::: Текст для чтения :::

У Шекспира, как мы видим, совсем не так. Монолог притягивает и одновременно аккумулирует в себе весь сюжет трагедии. В монологе соединяются все темы и коллизии трагедии. Метафоры монолога – главные метафоры трагедии. Что волнует Гамлета? Его миссия, навязанная ему призраком отца. Он должен восстановить попранную справедливость, то есть стать убийцей собственного дяди. Он должен отказаться от матери, которая изменила отцу с убийцей мужа. Он должен убить в себе любовь к Офелии, которая казалась ему прекрасной, чистой, непорочной. Быть может, он видел ее своей будущей супругой. Но на деле невеста оказалась шпионкой короля и подлеца‑отца, что отлично понимает Гамлет.

::: Приведённые записи :::

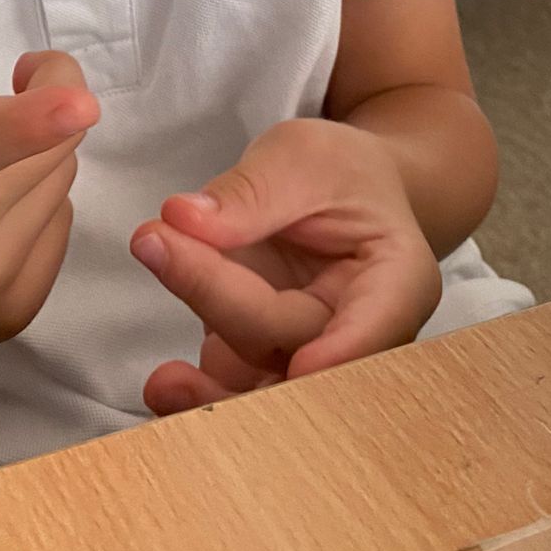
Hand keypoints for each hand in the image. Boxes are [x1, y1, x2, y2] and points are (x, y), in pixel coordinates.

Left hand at [130, 118, 440, 415]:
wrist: (336, 193)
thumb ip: (252, 191)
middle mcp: (354, 333)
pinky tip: (163, 390)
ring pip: (257, 382)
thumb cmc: (338, 174)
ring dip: (207, 386)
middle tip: (155, 242)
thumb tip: (185, 219)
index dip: (343, 352)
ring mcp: (302, 354)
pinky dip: (196, 393)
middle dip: (222, 297)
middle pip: (291, 338)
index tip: (301, 365)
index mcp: (395, 280)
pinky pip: (228, 386)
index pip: (376, 323)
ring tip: (161, 379)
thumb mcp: (302, 157)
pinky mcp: (257, 359)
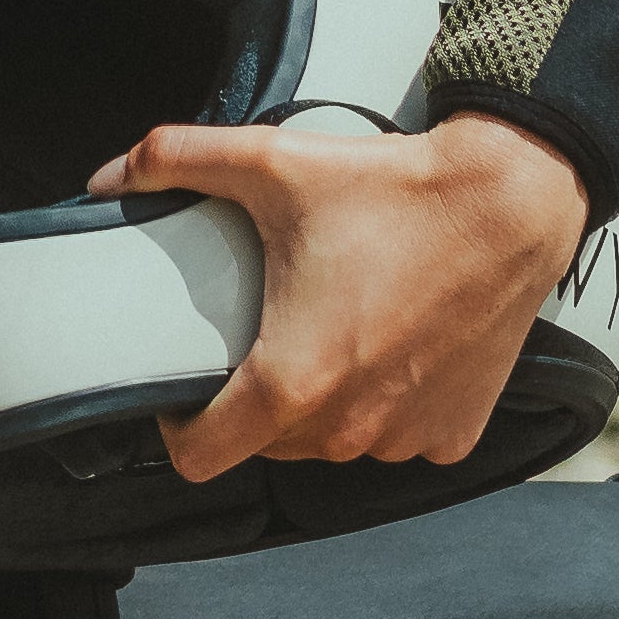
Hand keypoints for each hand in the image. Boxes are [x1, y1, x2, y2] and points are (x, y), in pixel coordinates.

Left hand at [96, 112, 587, 485]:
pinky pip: (397, 436)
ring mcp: (406, 437)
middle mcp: (349, 426)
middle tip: (268, 326)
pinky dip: (388, 403)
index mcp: (293, 381)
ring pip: (333, 441)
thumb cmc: (395, 192)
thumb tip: (110, 175)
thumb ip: (174, 160)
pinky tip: (392, 345)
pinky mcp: (455, 432)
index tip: (182, 390)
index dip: (176, 428)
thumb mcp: (270, 162)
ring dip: (324, 402)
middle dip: (256, 395)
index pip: (201, 458)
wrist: (508, 203)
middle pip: (267, 442)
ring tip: (334, 327)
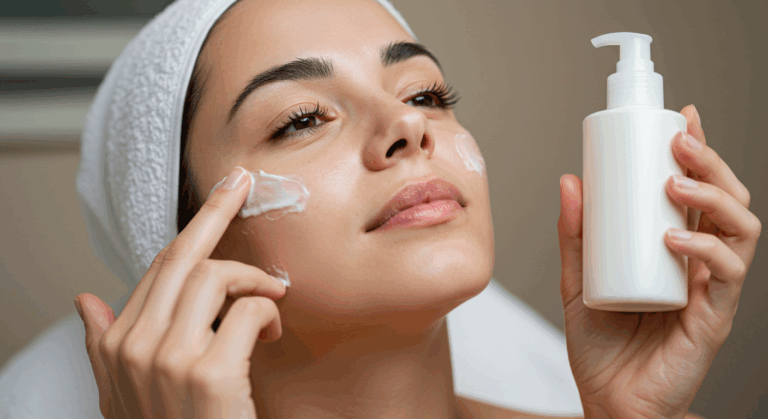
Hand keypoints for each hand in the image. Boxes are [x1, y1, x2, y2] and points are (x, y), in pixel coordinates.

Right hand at [74, 166, 286, 417]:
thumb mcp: (123, 392)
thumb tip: (84, 298)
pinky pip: (248, 311)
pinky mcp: (207, 373)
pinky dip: (269, 312)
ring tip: (272, 299)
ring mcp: (167, 358)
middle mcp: (133, 346)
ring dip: (253, 280)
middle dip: (216, 212)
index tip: (220, 191)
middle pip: (181, 258)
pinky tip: (274, 332)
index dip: (193, 226)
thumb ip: (102, 343)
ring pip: (213, 276)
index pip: (157, 267)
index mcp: (116, 344)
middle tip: (243, 184)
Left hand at [557, 105, 761, 418]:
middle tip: (678, 138)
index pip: (694, 190)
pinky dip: (704, 249)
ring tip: (675, 181)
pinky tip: (674, 237)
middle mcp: (697, 262)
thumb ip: (575, 236)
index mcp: (672, 247)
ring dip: (713, 195)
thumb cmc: (600, 345)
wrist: (610, 402)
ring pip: (739, 228)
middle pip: (725, 198)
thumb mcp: (578, 281)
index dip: (697, 150)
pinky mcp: (712, 316)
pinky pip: (725, 275)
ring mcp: (709, 287)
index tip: (681, 116)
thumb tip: (569, 180)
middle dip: (709, 160)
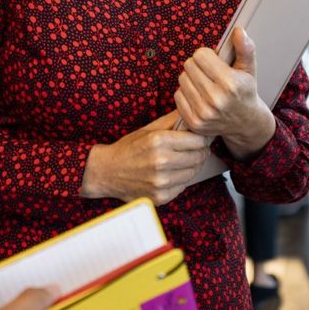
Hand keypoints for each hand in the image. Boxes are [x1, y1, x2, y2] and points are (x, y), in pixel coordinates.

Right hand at [80, 111, 209, 205]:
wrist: (107, 172)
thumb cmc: (129, 148)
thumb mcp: (148, 129)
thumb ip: (171, 120)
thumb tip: (191, 112)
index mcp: (158, 141)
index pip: (197, 141)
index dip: (201, 138)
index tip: (200, 137)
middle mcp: (161, 162)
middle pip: (198, 157)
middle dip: (200, 151)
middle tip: (196, 148)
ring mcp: (161, 182)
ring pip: (193, 172)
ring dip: (193, 166)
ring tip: (184, 159)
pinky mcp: (161, 197)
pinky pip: (183, 186)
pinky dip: (182, 179)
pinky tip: (173, 172)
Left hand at [174, 28, 275, 159]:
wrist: (245, 123)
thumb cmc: (245, 91)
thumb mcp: (249, 68)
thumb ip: (245, 48)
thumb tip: (238, 30)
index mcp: (230, 83)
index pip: (200, 55)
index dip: (207, 55)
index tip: (215, 62)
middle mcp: (216, 99)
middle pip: (189, 65)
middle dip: (198, 65)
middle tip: (209, 73)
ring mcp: (204, 113)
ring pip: (182, 79)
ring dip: (191, 78)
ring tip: (205, 84)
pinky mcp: (194, 122)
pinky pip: (177, 95)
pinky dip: (186, 93)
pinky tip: (199, 96)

:::

#### [Обязательные задания]
a) Кем, согласно тексту о монологе Гамлета, на деле оказалась невеста?
b) Перепишите часть текста о монологе Гамлета, заменив "Офелии" на "Джульетте". Начните с места, где стоят слова "У Шекспира, как", и остановитесь после слов "отлично понимает Гамлет.".
c) Продолжите текст о монологе Гамлета, начиная сразу после его последнего предложения.

#### [Ответы по порядку]
a) Шпионкой короля и подлеца‑отца.

b)
У Шекспира, как мы видим, совсем не так. Монолог притягивает и одновременно аккумулирует в себе весь сюжет трагедии. В монологе соединяются все темы и коллизии трагедии. Метафоры монолога – главные метафоры трагедии. Что волнует Гамлета? Его миссия, навязанная ему призраком отца. Он должен восстановить попранную справедливость, то есть стать убийцей собственного дяди. Он должен отказаться от матери, которая изменила отцу с убийцей мужа. Он должен убить в себе любовь к Джульетте, которая казалась ему прекрасной, чистой, непорочной. Быть может, он видел ее своей будущей супругой. Но на деле невеста оказалась шпионкой короля и подлеца‑отца, что отлично понимает Гамлет.

c)
Другими словами, Гамлет перед монологом уже потерял все свои идеалы и точки опоры. По существу, ему незачем жить. Он не находит поводов продолжать эту подлую и бессмысленную жить, где все ценности рассыпались в прах, где «Дания – тюрьма», где человек – «квинтэссенция праха». Он зовет смерть. Монолог Гамлета о смерти и о жизни как альтернативе смерти. Но стоит ли эта альтернатива того, чтобы выбрать жизнь вместо смерти? Не лучше ли (честнее, достойнее, благороднее) выбрать собственную смерть, а значит, не пятнать кровью руки, не отталкивать прочь возлюбленную, не проклинать мать, которую дала Гамлету жизнь?!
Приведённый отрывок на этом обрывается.